あと、何で「Rikki〜」(=Horace Silver)のイントロなんだろうと思ったので聴いてみました・・・。
大笑いでした!!
ありがとうございます。
原作者のPierre Boulleは、本作よりも同じく映画化された『戦場にかける橋』の作者としての方が有名だと思います(彼はSF作家ではありません)。その流れで『猿の惑星』も、日本がもし第2次大戦で勝利していたら...という発想から書かれたものだと思います。
> 映画音楽というより単なる「音」という印象だなあ。
確かにそうですね。
たまたま実家に映画音楽大全集の類のレコード集があったので、洋楽を聴き始める以前から映画音楽はよく聴いていたのですが、本サントラのメロディを排した「音」はそれまで聴いていた映画音楽と全く異なるものに聴こえたので、インパクト大だったのかもしれません。

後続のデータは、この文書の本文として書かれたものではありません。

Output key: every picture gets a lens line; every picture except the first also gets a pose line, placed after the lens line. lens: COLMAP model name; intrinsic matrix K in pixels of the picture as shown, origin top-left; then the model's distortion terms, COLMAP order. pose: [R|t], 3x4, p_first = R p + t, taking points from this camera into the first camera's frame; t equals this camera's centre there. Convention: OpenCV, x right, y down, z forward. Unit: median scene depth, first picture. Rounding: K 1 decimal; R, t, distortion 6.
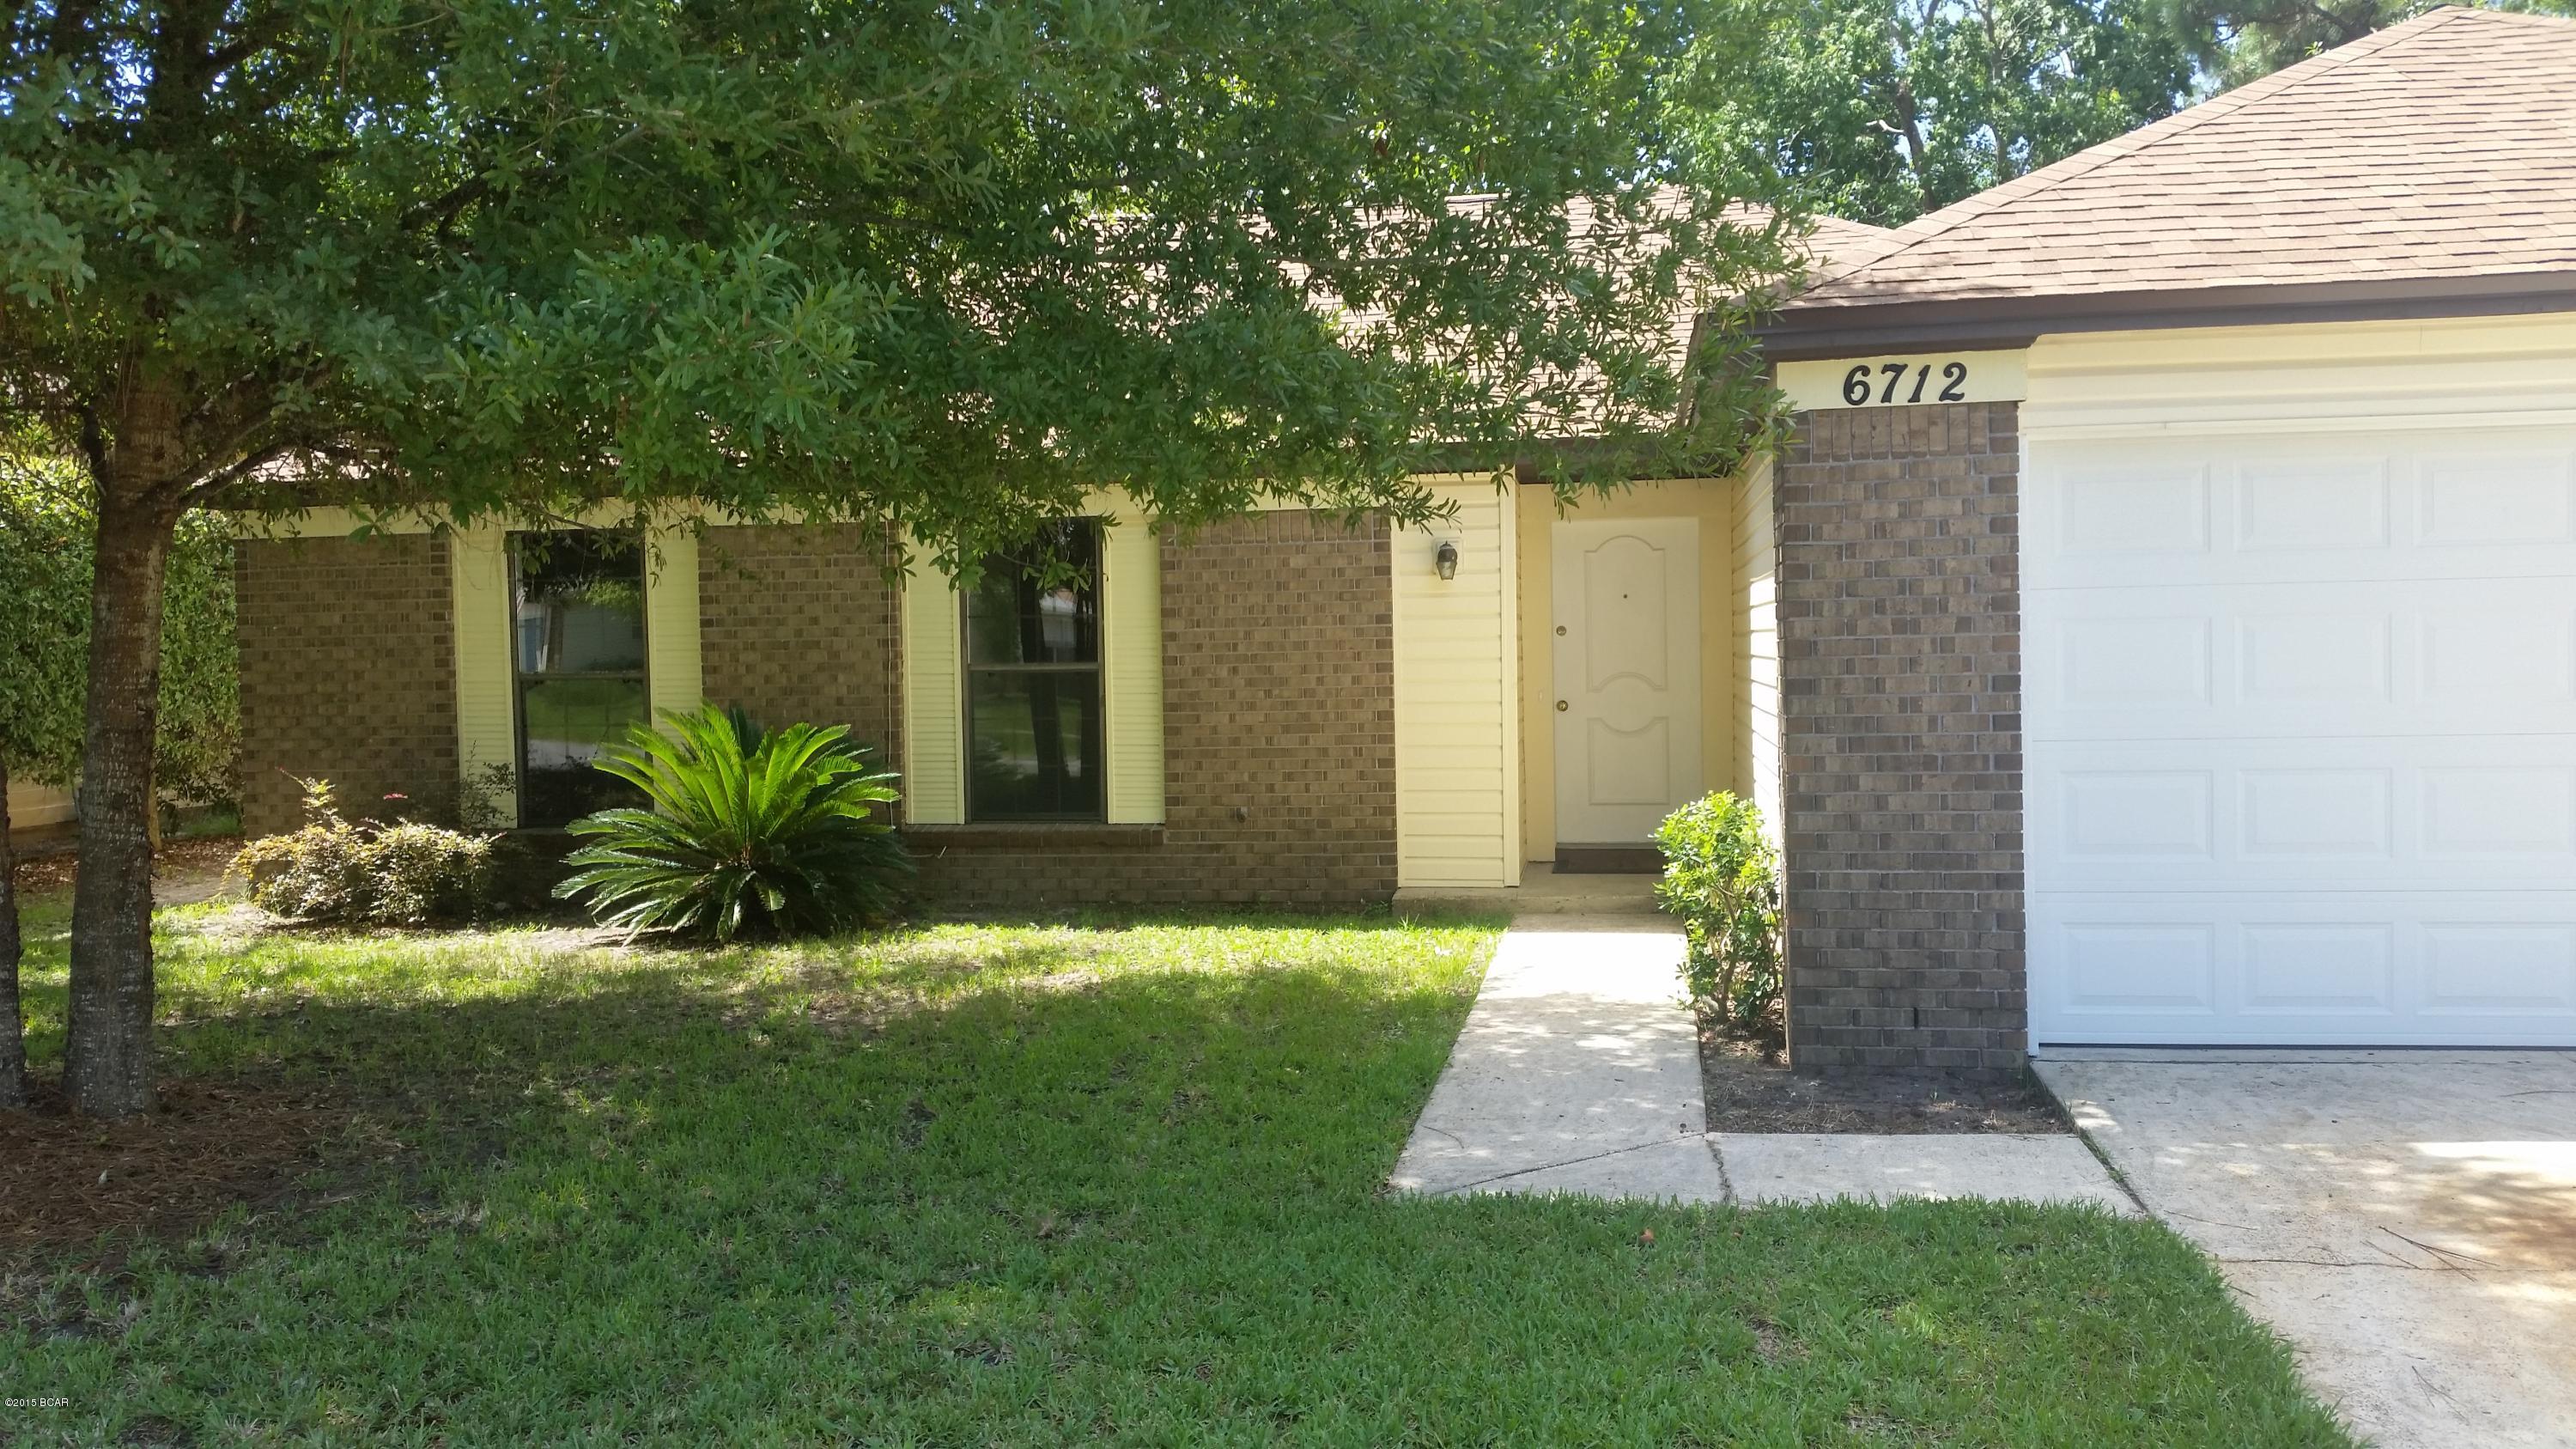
lens RADIAL K [[2195.7, 0, 1288.0], [0, 2195.7, 724.5], [0, 0, 1]] dist [0.237667, 0.004993]
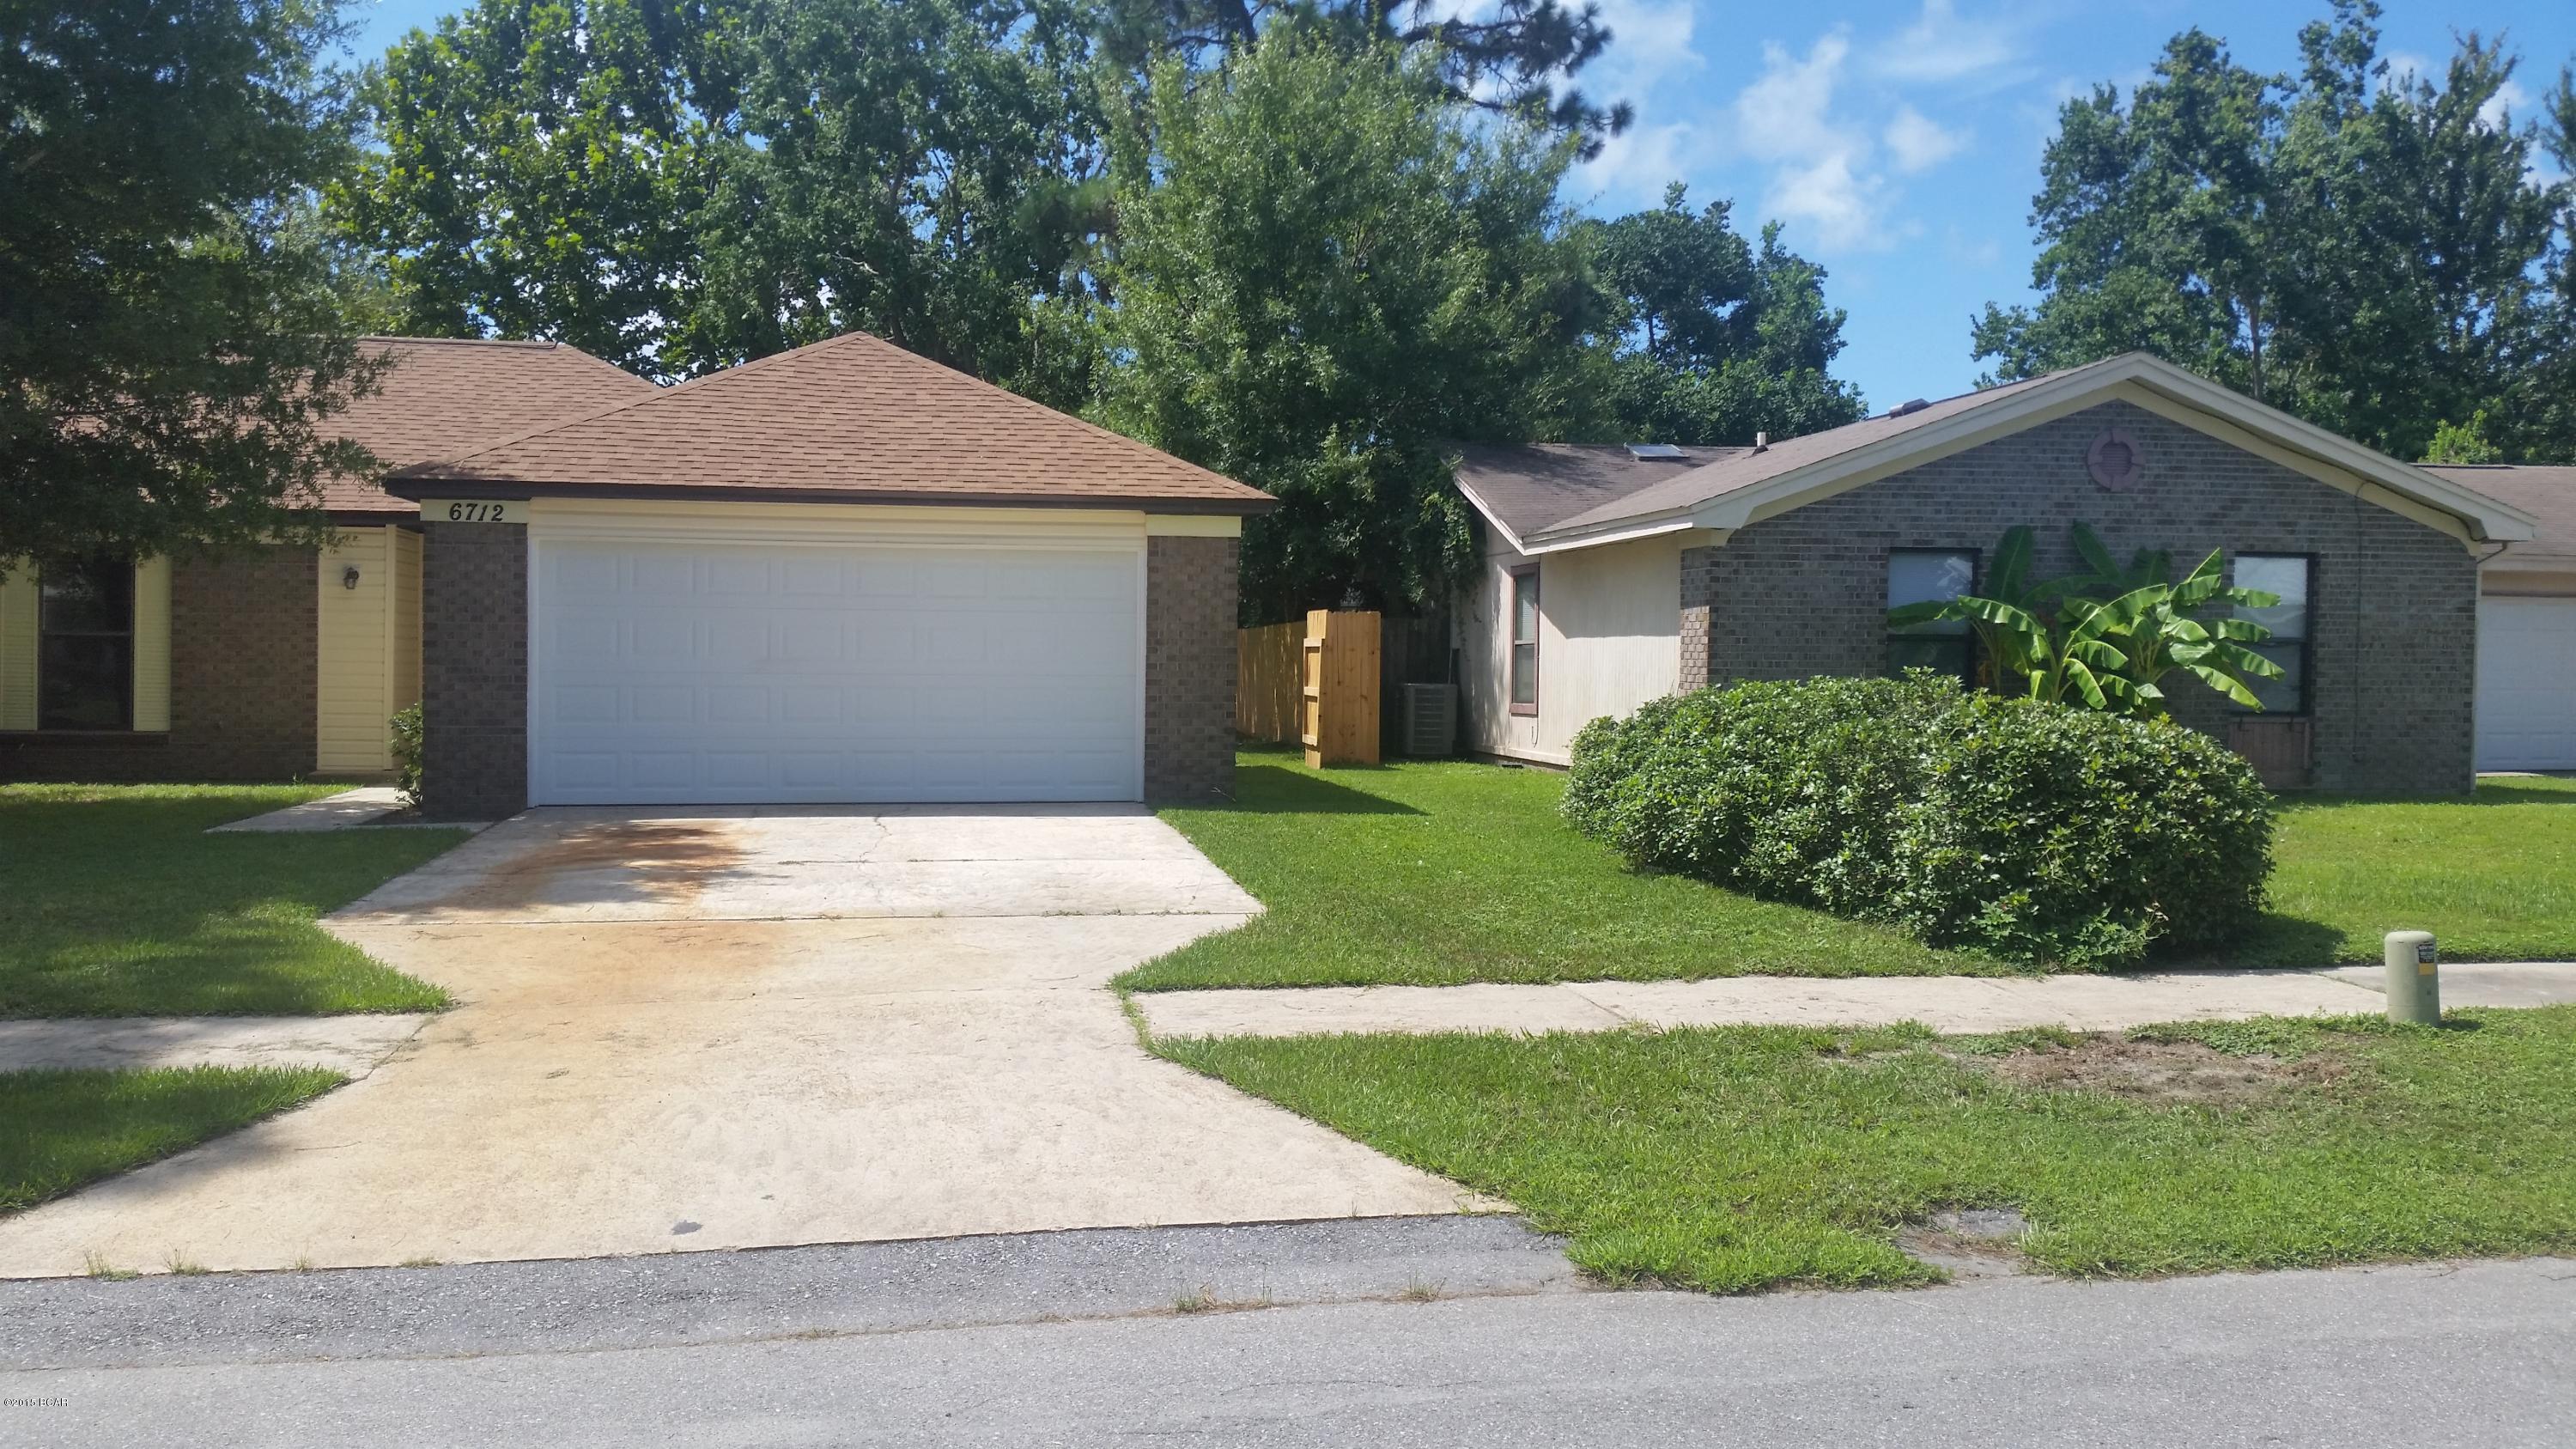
lens RADIAL K [[2301.5, 0, 1288.0], [0, 2301.5, 724.5], [0, 0, 1]] dist [-0.006007, -0.005538]
pose [[0.949433, 0.021286, 0.313247, 0.328462], [-0.017846, 0.999745, -0.013848, 0.081104], [-0.313461, 0.007557, 0.949571, -1.468875]]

> 「猿の軍団」って日本のTVシリーズもありましたよね。
ありました!ありました!
僕も内容は全く憶えていません(笑)
> 何で「Rikki〜」(=Horace Silver)のイントロなんだろう
打楽器系の現代音楽風の音を聴くと、僕の脳内では本サントラと結び付けたくなるようです(笑)
Pierre Boulle氏ですか。フランス人ですね。「戦場にかける橋」も彼の原作だったんですね。名前さえ知りませんでした・・(恥)。
つまらない話ですが僕は「戦場〜」も好きで以前タイに行ったときクワイ河であの鉄橋を徒歩で渡ってきました。どうということのない観光地でしたが・・(笑)
それなのに何にも知らなかった自分が恥ずかしいです(トホホ..)。
ところでJerry Goldsmithもとても有名だと思うんですが、「パピヨン」くらいしか浮かびませんでした。
やはり上っ面だけかじってるだけじゃダメですね。何事も!
いつも勉強させてもらい有難うございます!
ありがとうございます。
> クワイ河であの鉄橋を徒歩で渡ってきました。
羨ましいですね!
有名なシーンの場所に行くのって感動しますよね。
そう考えると、冬ソナ・ツアーに行く人の気持ちもわかります(笑)
> 「パピヨン」くらいしか浮かびませんでした。
『パピヨン』の音楽もいいですよね。
哀愁のテーマ曲は大好きです。
『パピヨン』も『猿の惑星』と同じ、Franklin J. Schaffner監督ですね。
『パットン大戦車軍団』等も含めて、彼とJerry Goldsmithの相性はいいのかもしれませんね。